Short-term continuous-flow ventricular assist devices (STCF-VADs) are increasingly being utilized in pediatrics. End-stage liver disease (ELD) models have been associated with outcomes in adult patients on mechanical circulatory support.

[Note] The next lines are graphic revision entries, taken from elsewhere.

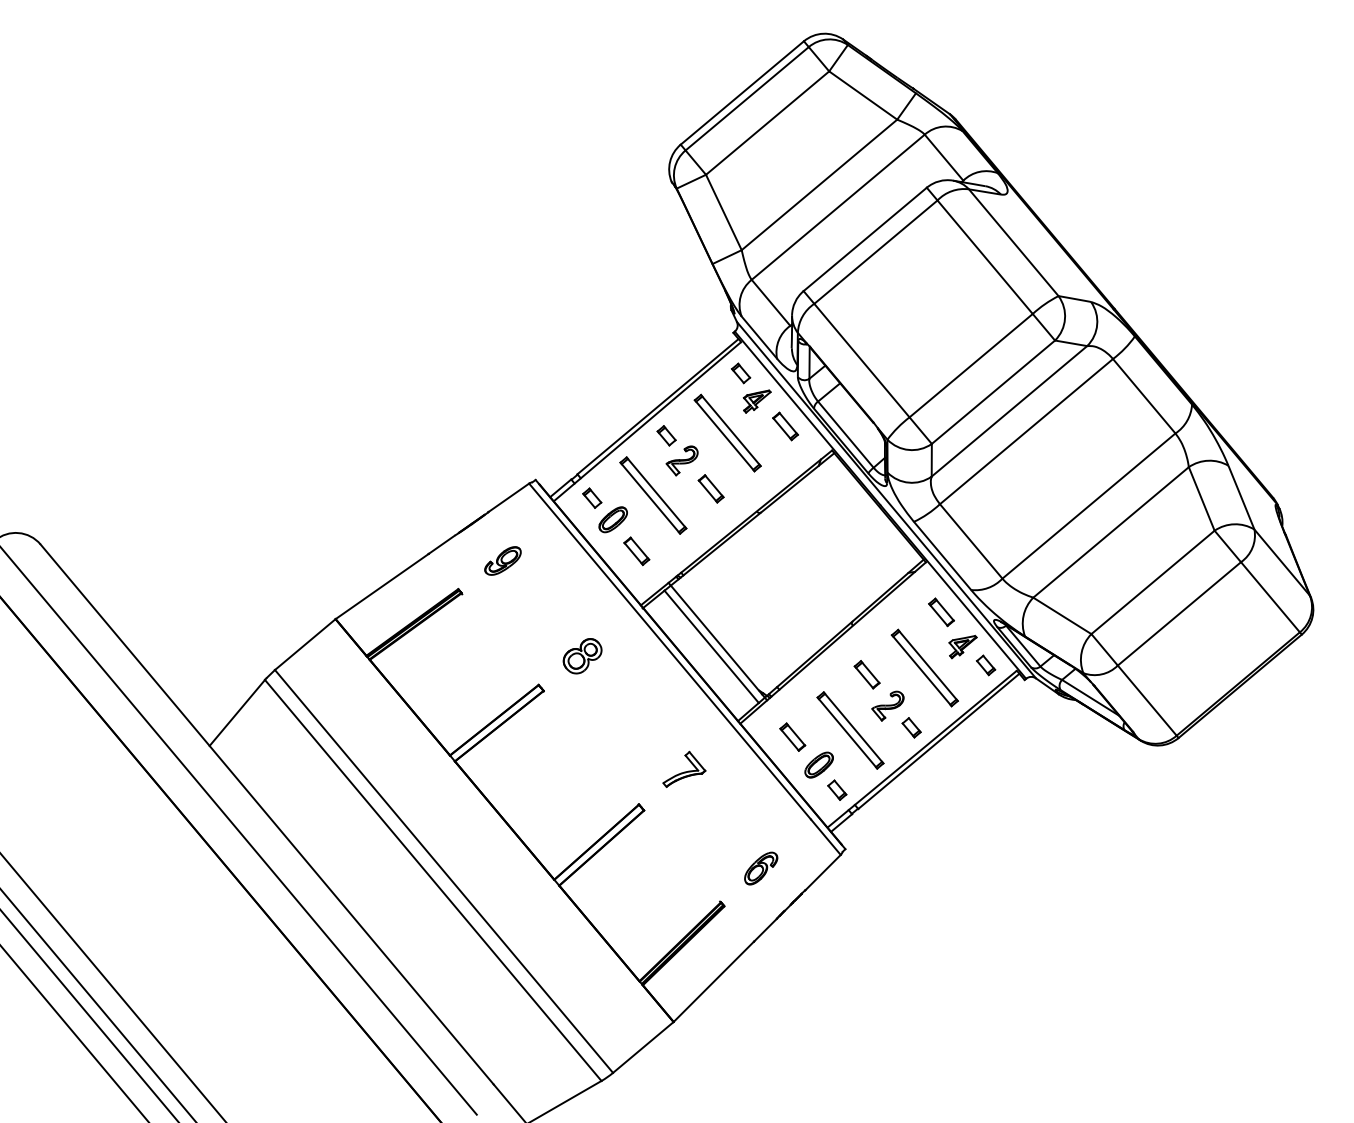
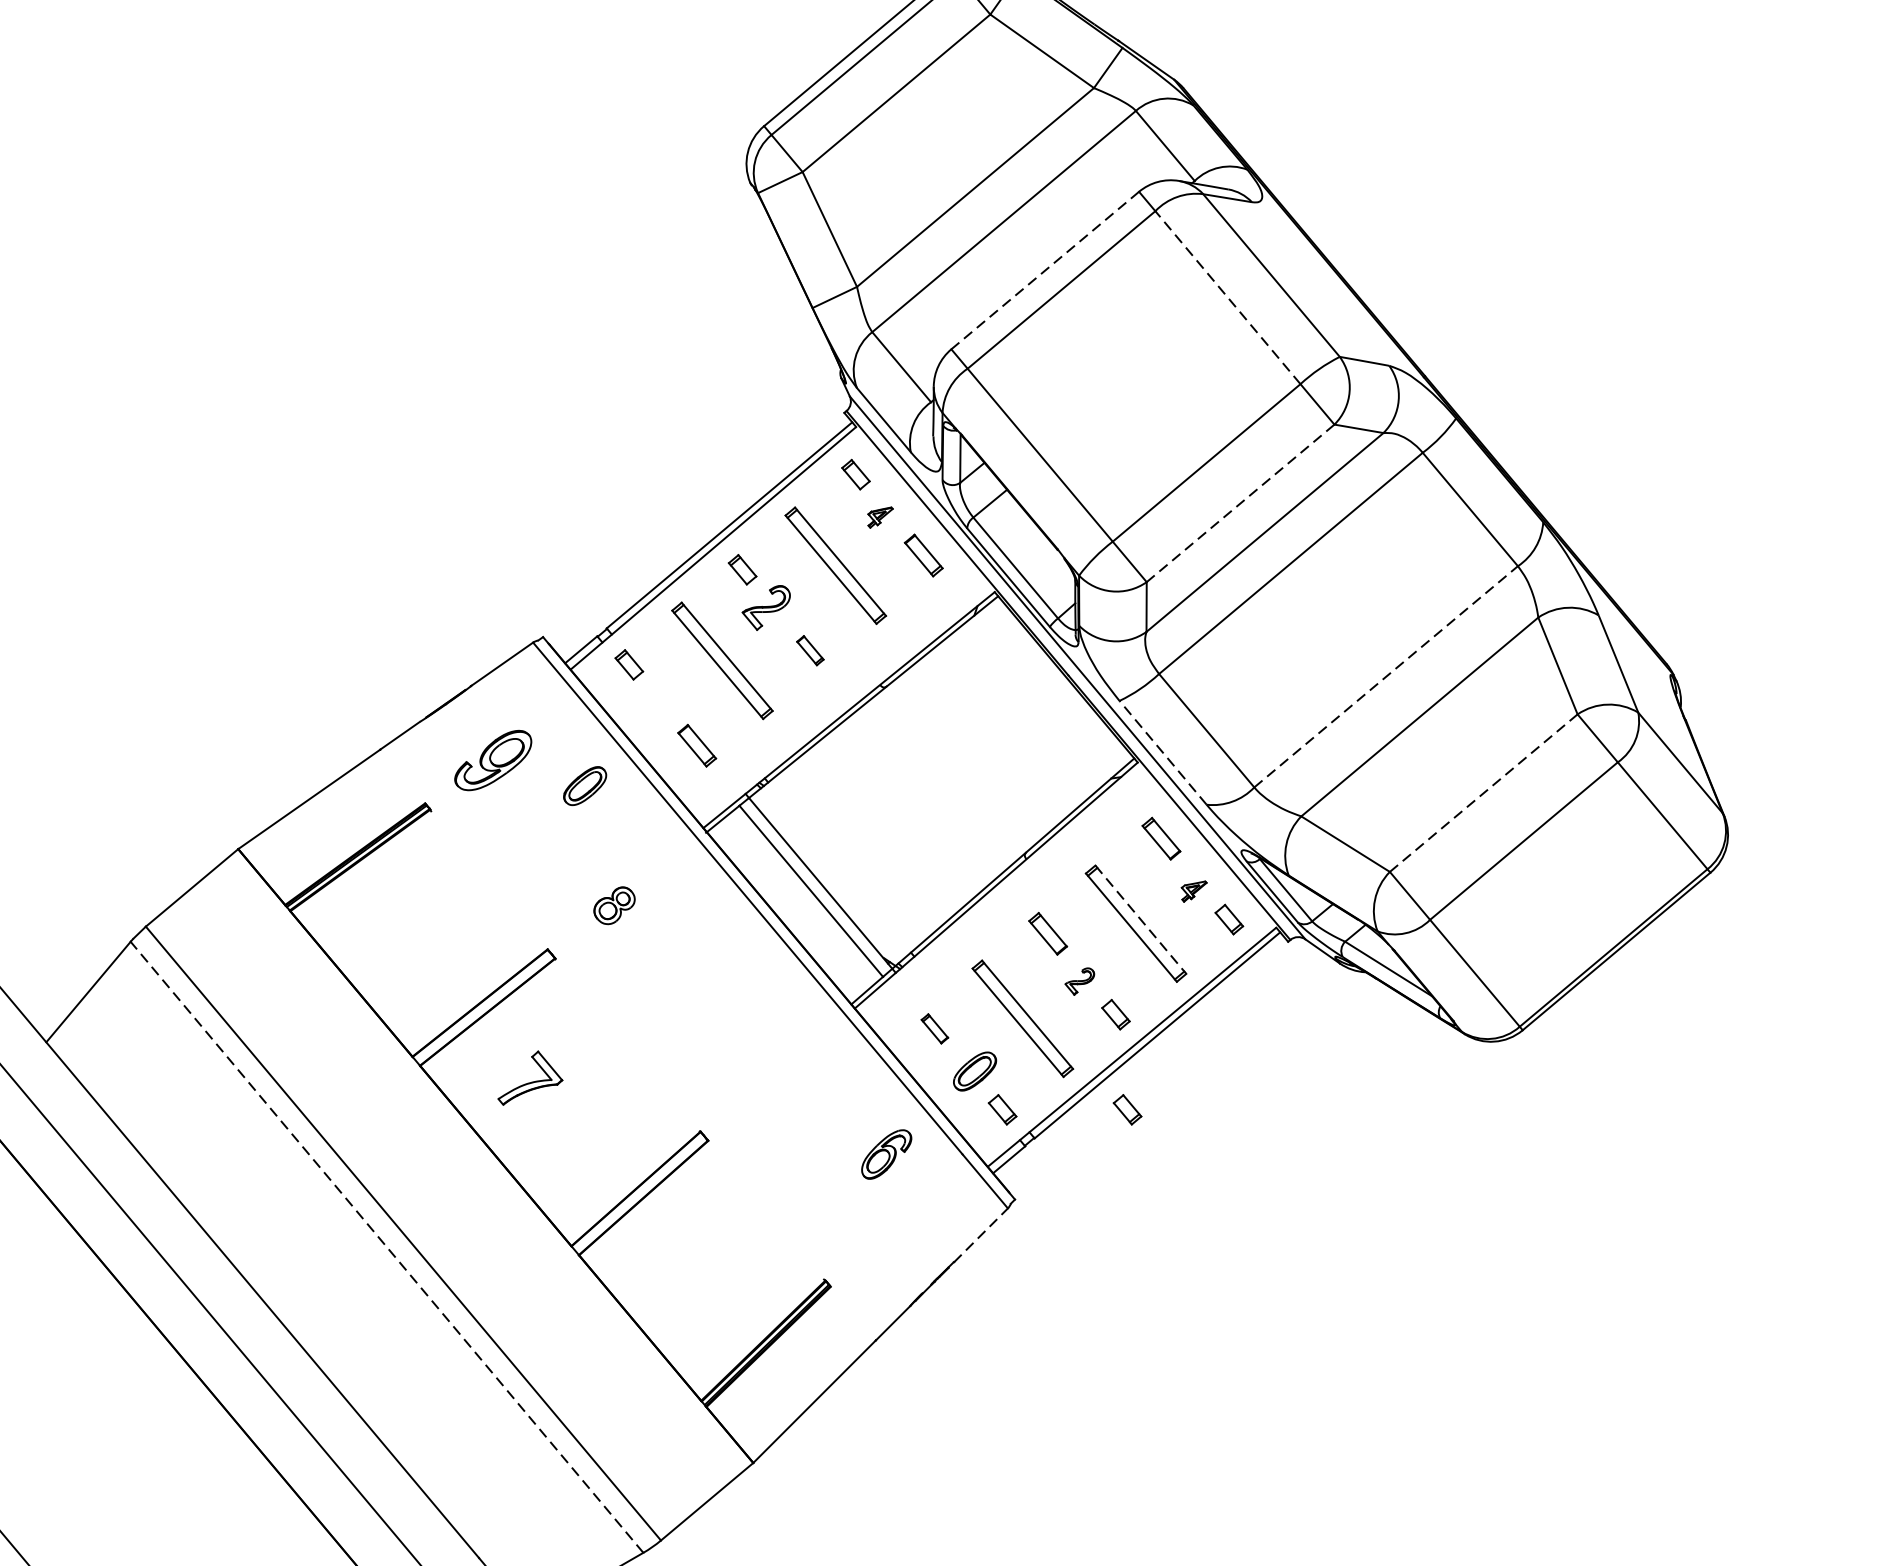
line: (864, 239) -> (1044, 270), solid -> dashed
line: (984, 256) -> (1226, 296), solid -> dashed
line: (993, 392) -> (1240, 503), solid -> dashed
part: (756, 401) -> (879, 517), size x0.6
part: (710, 488) -> (809, 650), size x0.7
line: (1088, 506) -> (1385, 677), solid -> dashed
part: (612, 519) -> (583, 785), moved
line: (942, 555) -> (1162, 752), solid -> dashed
part: (502, 560) -> (492, 759), size x1.4
line: (1153, 582) -> (1484, 793), solid -> dashed
part: (962, 646) -> (1193, 890), size x0.6
part: (582, 656) -> (614, 906), size x0.7
line: (928, 665) -> (1141, 919), solid -> dashed
part: (887, 705) -> (1079, 980), size x0.6
part: (792, 736) -> (934, 1027), size x0.7
part: (684, 768) -> (530, 1076), moved
part: (919, 789) -> (1127, 1108), added
part: (761, 868) -> (887, 1154), moved
line: (823, 872) -> (981, 1235), solid -> dashed
line: (433, 880) -> (387, 1247), solid -> dashed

We sought to determine the relationship between outcomes in children on STCF-VADs and three ELD models: model for end-stage liver disease-excluding international normalized ratio (MELD-XI; all) and MELD-XI (> 1 year), PELD, and a novel score, PedMELD-XI. All patients (< 19 years) supported with STCF-VADs, between June 2009 and December 2016 were included. The MELD-XI, PELD, and PedMELD-XI scores were calculated and their association with adverse events and a composite measure of death, major bleeding, and neurologic dysfunction was analyzed. Of 32 patients, median age was 0.57 years (interquartile range [IQR], 0.10-4.43), median weight was 7.15 kg (IQR, 3.68-16.53), 53.1% had congenital heart disease, and 53.1% were male. In total, 78.1% patients experienced an adverse event (78.1% a major bleed, 25.0% neurologic dysfunction, and 15.6% death). The median MELD-XI score was 11.17 (IQR, 9.44-30.01), MELD-XI (>1 year) 9.44 (IQR, 9.44-24.33), PELD 6.00 (IQR, 4.00-13.75), and PedMELD-XI -14.91 (IQR, -18.85 to -12.25). A higher MELD-XI for all ages (13.80 vs. 9.44, p = 0.037) and less negative PedMELD-XI (-14.16 vs. -19.34, p = 0.028) scores were significantly associated with bleeding and the composite outcome. PedMELD-XI was significantly associated with death (-12.87 vs. -16.84, p = 0.041) while a trend was seen for increased MELD-XI in all ages being associated with death (31.52 vs. 10.11, p = 0.051). Last, there was no association with the models and neurologic events. MELD-XI and PedMELD-XI were significantly associated with major bleeding and the composite endpoints with PedMELD-XI also being associated with death. These results suggest that ELD models can be used to predict outcomes in this specific patient population, however, further analysis in a larger population is required.

摘要

短期持续流心室辅助装置(STCF-VAD)在儿科中越来越多地被使用。终末期肝病(ELD)模型与成人机械循环支持患者的结局有关。我们试图确定在接受 STCF-VAD 治疗的儿童中,三种 ELD 模型(不包括国际标准化比值的模型用于终末期肝病(MELD-XI;全部)和 MELD-XI(>1 年)、PELD 和一种新的评分,PedMELD-XI)与结局之间的关系。纳入了 2009 年 6 月至 2016 年 12 月期间接受 STCF-VAD 支持的所有(<19 岁)患者。计算了 MELD-XI、PELD 和 PedMELD-XI 评分,并分析了它们与不良事件和死亡、大出血和神经功能障碍的复合指标之间的关系。在 32 名患者中,中位年龄为 0.57 岁(四分位距[IQR],0.10-4.43),中位体重为 7.15kg(IQR,3.68-16.53),53.1%患有先天性心脏病,53.1%为男性。共有 78.1%的患者发生不良事件(78.1%为大出血,25.0%为神经功能障碍,15.6%为死亡)。中位 MELD-XI 评分为 11.17(IQR,9.44-30.01),MELD-XI(>1 年)为 9.44(IQR,9.44-24.33),PELD 为 6.00(IQR,4.00-13.75),PedMELD-XI 为-14.91(IQR,-18.85 至-12.25)。各年龄段更高的 MELD-XI(13.80 比 9.44,p=0.037)和更小的负 PedMELD-XI(-14.16 比-19.34,p=0.028)评分与出血和复合结局显著相关。PedMELD-XI 与死亡显著相关(-12.87 比-16.84,p=0.041),而各年龄段更高的 MELD-XI 与死亡呈正相关(31.52 比 10.11,p=0.051)。最后,模型与神经事件没有关联。MELD-XI 和 PedMELD-XI 与大出血和复合终点显著相关,而 PedMELD-XI 也与死亡相关。这些结果表明,ELD 模型可用于预测该特定患者人群的结局,但需要在更大的人群中进行进一步分析。